Cela amène à la question, assez structurante dans la négociation commerciale, de la marche en avant du prix, à laquelle nous croyons. Lorsque j'achète un yaourt, je ne sais pas forcément à quel prix le lait qui a servi à le faire a été payé. Ce à quoi nous croyons, c'est à la transparence – et il faut encore avancer sur ce sujet – et surtout à un premier niveau de négociation.
Sur cent produits agricoles, cinquante vont à la grande distribution et, parmi eux, on n'a que 20 % d'achat direct de produits bruts ; 80 % passent aux mains d'un industriel qui les transforme et nous les vend. Pour améliorer le revenu agricole, nous pensons que le premier niveau de négociation devrait obéir aux mêmes contraintes que les négociations commerciales : on pourrait fixer une date butoir et décider par exemple qu'au 1er décembre, tous les prix agricoles doivent avoir été négociés par les industriels, avec des indicateurs qui sanctuarisent les coûts de production et qui intègrent par exemple le coût de l'alimentation des animaux.

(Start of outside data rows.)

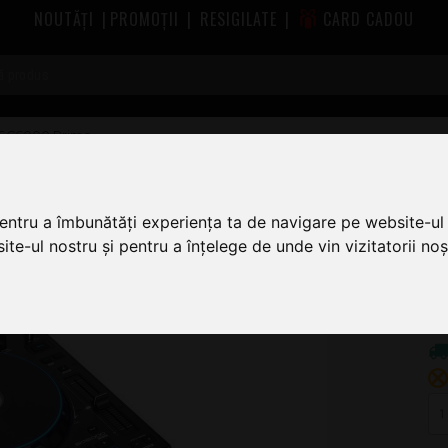
NOUTĂȚI
|
PROMOȚII
|
RESIGILATE
|
CARD CADOU
 SC6000 Prime
pentru a îmbunătăți experiența ta de navigare pe website-ul 
9
te-ul nostru și pentru a înțelege de unde vin vizitatorii noșt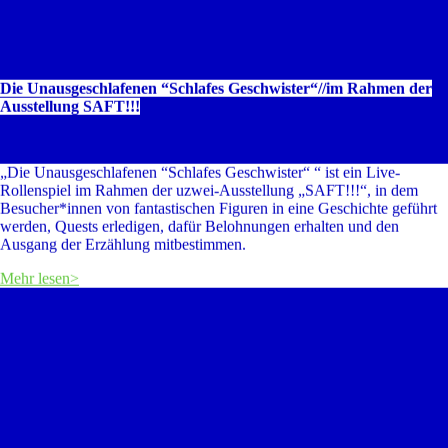
Die Unausgeschlafenen “Schlafes Geschwister“//im Rahmen der
Ausstellung SAFT!!!
„Die Unausgeschlafenen “Schlafes Geschwister“ “ ist ein Live-
Rollenspiel im Rahmen der uzwei-Ausstellung „SAFT!!!“, in dem
Besucher*innen von fantastischen Figuren in eine Geschichte geführt
werden, Quests erledigen, dafür Belohnungen erhalten und den
Ausgang der Erzählung mitbestimmen.
Mehr lesen>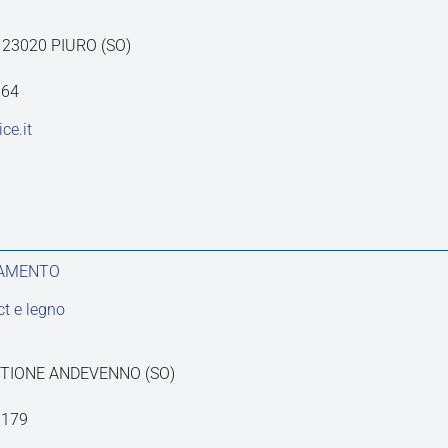
- 23020 PIURO (SO)
164
ce.it
DAMENTO
t e legno
ASTIONE ANDEVENNO (SO)
8179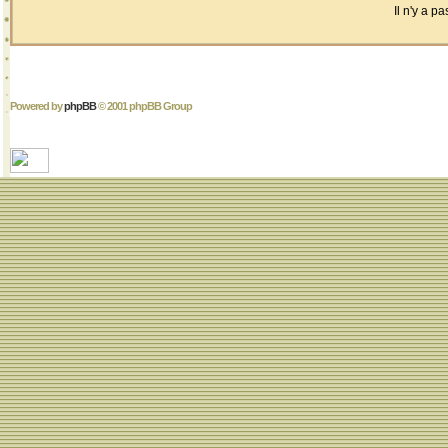
Il n'y a 
Powered by
phpBB
© 2001 phpBB Group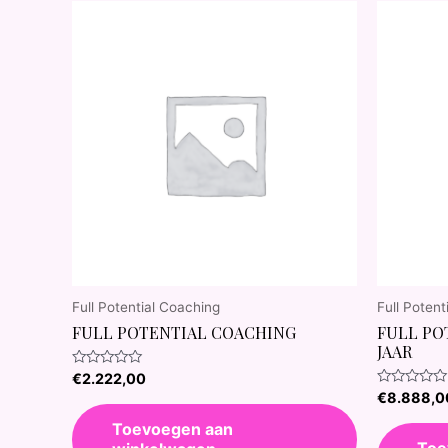
Full Potential Coaching
Full Potent
FULL POTENTIAL COACHING
FULL PO
JAAR
Waardering
€
2.222,00
0
Waardering
€
8.888,0
uit
0
5
uit
Toevoegen aan
5
Toe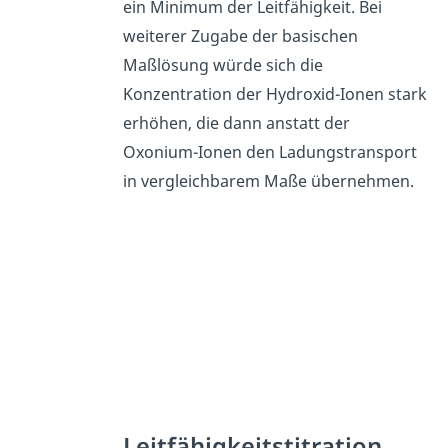
ein Minimum der Leitfähigkeit. Bei
weiterer Zugabe der basischen
Maßlösung würde sich die
Konzentration der Hydroxid-Ionen stark
erhöhen, die dann anstatt der
Oxonium-Ionen den Ladungstransport
in vergleichbarem Maße übernehmen.
Leitfähigkeitstitration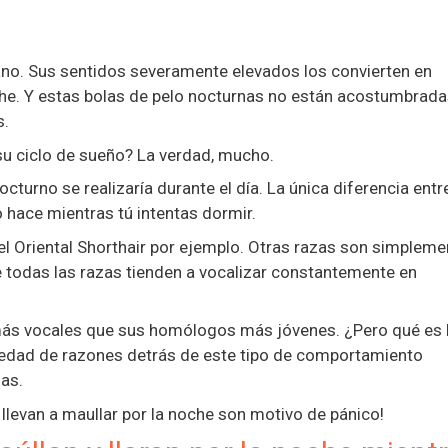
o. Sus sentidos severamente elevados los convierten en
he. Y estas bolas de pelo nocturnas no están acostumbrada
s.
su ciclo de sueño? La verdad, mucho.
nocturno se realizaría durante el día. La única diferencia entr
o hace mientras tú intentas dormir.
 Oriental Shorthair por ejemplo. Otras razas son simpleme
e todas las razas tienden a vocalizar constantemente en
más vocales que sus homólogos más jóvenes. ¿Pero qué es 
iedad de razones detrás de este tipo de comportamiento
ias.
 llevan a maullar por la noche son motivo de pánico!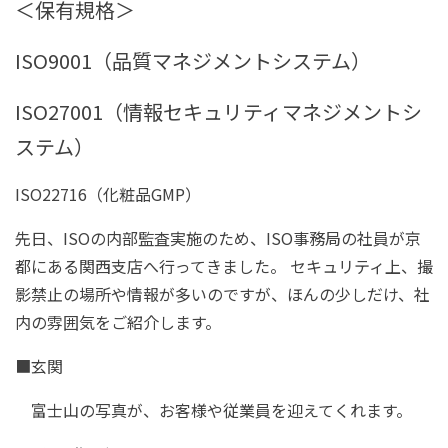
＜保有規格＞
ISO9001（品質マネジメントシステム）
ISO27001（情報セキュリティマネジメントシ
ステム）
ISO22716（化粧品GMP）
先日、ISOの内部監査実施のため、ISO事務局の社員が京
都にある関西支店へ行ってきました。 セキュリティ上、撮
影禁止の場所や情報が多いのですが、ほんの少しだけ、社
内の雰囲気をご紹介します。
■玄関
富士山の写真が、お客様や従業員を迎えてくれます。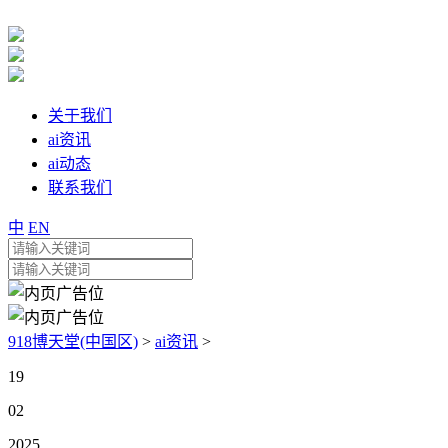
关于我们
ai资讯
ai动态
联系我们
中
EN
918博天堂(中国区)
>
ai资讯
>
19
02
2025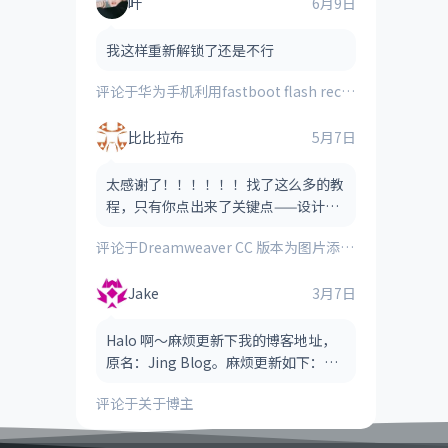
叶
6月9日
我这样重新解锁了还是不行
评论于
华为手机利用fastboot flash recovery_ramdisk **.img刷入的第三方recovery时提示“FAILED(remote:image verification error)”的解决方法
比比拉布
5月7日
太感谢了！！！！！！找了这么多的教
程，只有你点出来了关键点——设计视
图！！！！
评论于
Dreamweaver CC 版本为图片添加图像热点（图像地图）的方法
Jake
3月7日
Halo 啊～麻烦更新下我的博客地址，
原名：Jing Blog。麻烦更新如下：
Jake Blog（后缀可以省略，也可以保
评论于
关于博主
留，看哪个风格适合） 网址：htt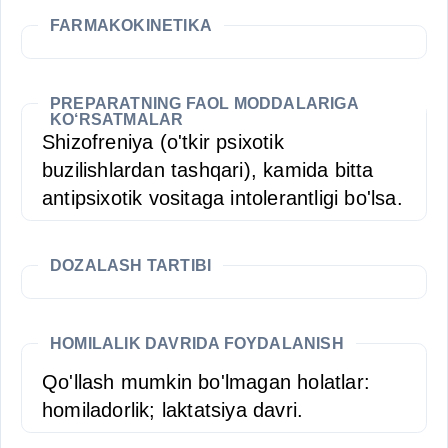
FARMAKOKINETIKA
PREPARATNING FAOL MODDALARIGA
KO‘RSATMALAR
Shizofreniya (o'tkir psixotik
buzilishlardan tashqari), kamida bitta
antipsixotik vositaga intolerantligi bo'lsa.
DOZALASH TARTIBI
HOMILALIK DAVRIDA FOYDALANISH
Qo'llash mumkin bo'lmagan holatlar:
homiladorlik; laktatsiya davri.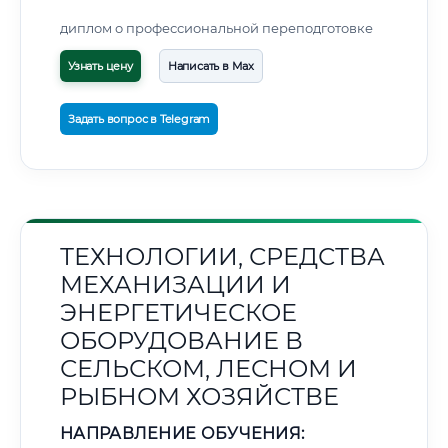
диплом о профессиональной переподготовке
Узнать цену
Написать в Max
Задать вопрос в Telegram
ТЕХНОЛОГИИ, СРЕДСТВА
МЕХАНИЗАЦИИ И
ЭНЕРГЕТИЧЕСКОЕ
ОБОРУДОВАНИЕ В
СЕЛЬСКОМ, ЛЕСНОМ И
РЫБНОМ ХОЗЯЙСТВЕ
НАПРАВЛЕНИЕ ОБУЧЕНИЯ: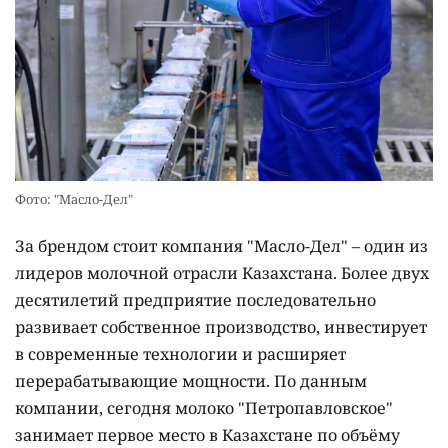
Фото: "Масло-Дел"
За брендом стоит компания "Масло-Дел" – один из
лидеров молочной отрасли Казахстана. Более двух
десятилетий предприятие последовательно
развивает собственное производство, инвестирует
в современные технологии и расширяет
перерабатывающие мощности. По данным
компании, сегодня молоко "Петропавловское"
занимает первое место в Казахстане по объёму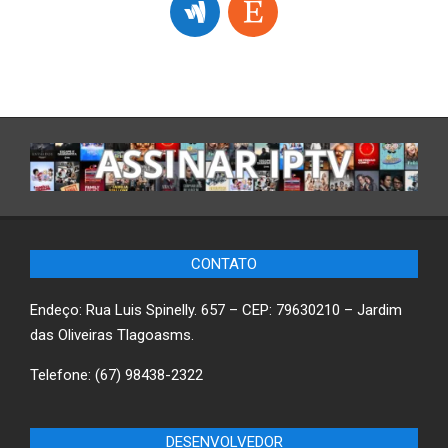
CONTATO
Endeço: Rua Luis Spinelly. 657 – CEP: 79630210 – Jardim
das Oliveiras Tlagoasms.
Telefone: (67) 98438-2322
DESENVOLVEDOR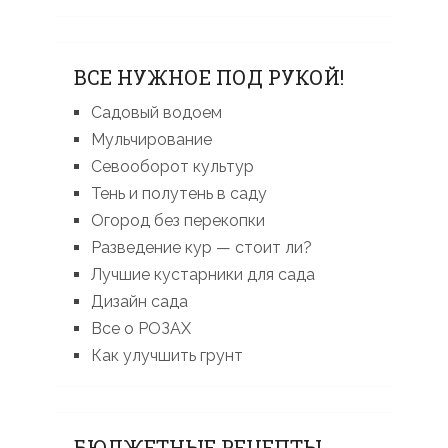
ВСЕ НУЖНОЕ ПОД РУКОЙ!
Садовый водоем
Мульчирование
Севооборот культур
Тень и полутень в саду
Огород без перекопки
Разведение кур — стоит ли?
Лучшие кустарники для сада
Дизайн сада
Все о РОЗАХ
Как улучшить грунт
БЮДЖЕТНЫЕ РЕЦЕПТЫ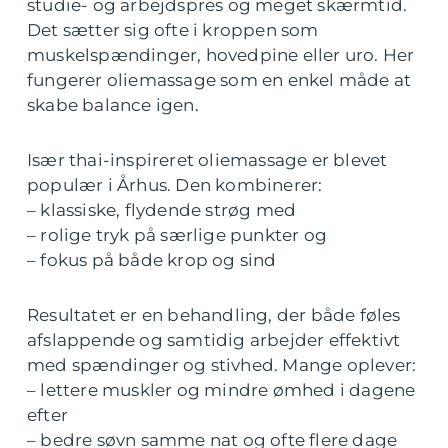
studie- og arbejdspres og meget skærmtid.
Det sætter sig ofte i kroppen som
muskelspændinger, hovedpine eller uro. Her
fungerer oliemassage som en enkel måde at
skabe balance igen.
Især thai-inspireret oliemassage er blevet
populær i Århus. Den kombinerer:
– klassiske, flydende strøg med
– rolige tryk på særlige punkter og
– fokus på både krop og sind
Resultatet er en behandling, der både føles
afslappende og samtidig arbejder effektivt
med spændinger og stivhed. Mange oplever:
– lettere muskler og mindre ømhed i dagene
efter
– bedre søvn samme nat og ofte flere dage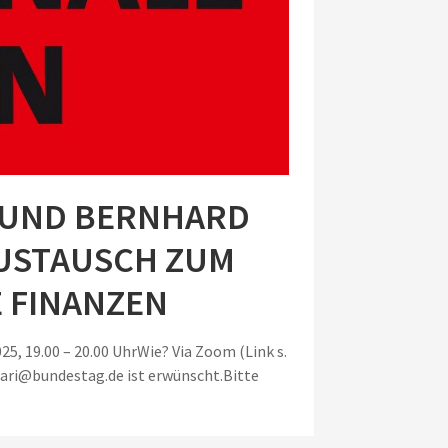
 UND BERNHARD
USTAUSCH ZUM
 FINANZEN
25, 19.00 – 20.00 UhrWie? Via Zoom (Link s.
dari@bundestag.de ist erwünscht.Bitte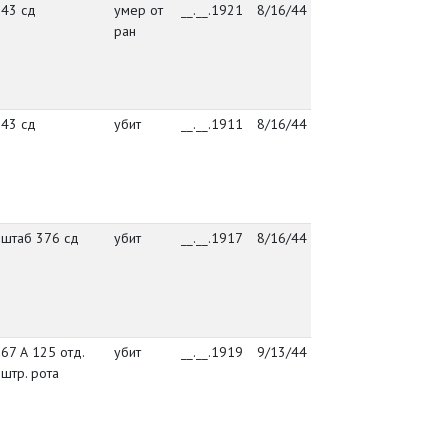
43 сд
умер от
__.__.1921
8/16/44
упр. 43 сд
де
ран
Ос
кл
уе
Вы
43 сд
убит
__.__.1911
8/16/44
упр. 43 сд
де
Ос
кл
уе
Вы
штаб 376 сд
убит
__.__.1917
8/16/44
штаб 376 сд
де
Ос
кл
уе
Вы
67 А 125 отд.
убит
__.__.1919
9/13/44
упр. 67 А
де
штр. рота
Ос
кл
уе
Вы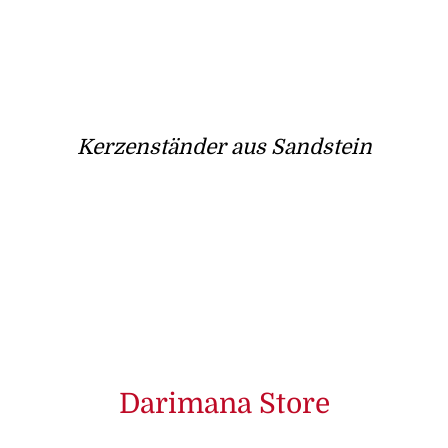
Kerzenständer aus Sandstein
Darimana Store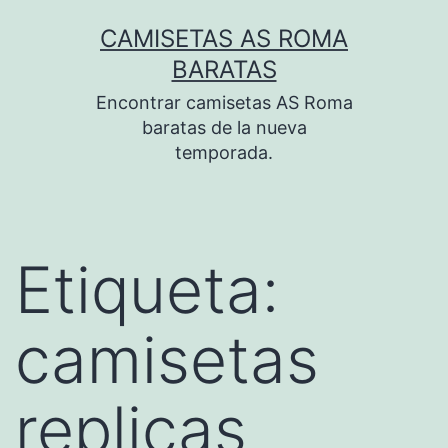
Saltar
CAMISETAS AS ROMA
al
BARATAS
contenido
Encontrar camisetas AS Roma
baratas de la nueva
temporada.
Etiqueta:
camisetas
replicas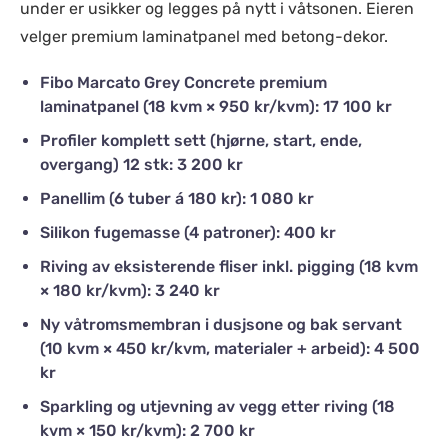
under er usikker og legges på nytt i våtsonen. Eieren
velger premium laminatpanel med betong-dekor.
Fibo Marcato Grey Concrete premium
laminatpanel (18 kvm × 950 kr/kvm): 17 100 kr
Profiler komplett sett (hjørne, start, ende,
overgang) 12 stk: 3 200 kr
Panellim (6 tuber á 180 kr): 1 080 kr
Silikon fugemasse (4 patroner): 400 kr
Riving av eksisterende fliser inkl. pigging (18 kvm
× 180 kr/kvm): 3 240 kr
Ny våtromsmembran i dusjsone og bak servant
(10 kvm × 450 kr/kvm, materialer + arbeid): 4 500
kr
Sparkling og utjevning av vegg etter riving (18
kvm × 150 kr/kvm): 2 700 kr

Ces prix, une fois établis, seraient annexés aux conditions générales de vente (CGV) et ne seraient plus négociés au niveau des distributeurs : cela permettrait de sécuriser le revenu agricole.
En 2023, alors que nous étions en négociation avec Lactalis et qu'il fallait signer avant le 31 janvier, une organisation de producteurs nous a écrit trois fois pour nous dire de ne pas signer parce qu'ils ne s'étaient pas encore mis d'accord sur le prix du lait. C'était très embêtant car nous risquions de payer 4 millions d'amende si nous dépassions la date butoir. Si nous avons, en annexe, un document où l'industriel s'engage à revaloriser le prix payé aux producteurs, les choses seront plus simples. Cela n'arrangera évidemment pas une multinationale qui fait de l'export puisque cela va mettre de la confusion dans ses marges et son modèle économique, mais il y aurait une vraie amélioration en matière de marche en avant du prix si l'on arrive, avec Egalim 4, à sanctuariser le prix que l'industriel paie au monde agricole : la négociation pourrait obéir aux mêmes règles que celles qui ont lieu entre un industriel et un distributeur, avec des dates butoir et des sanctions si elles ne sont pas respectées.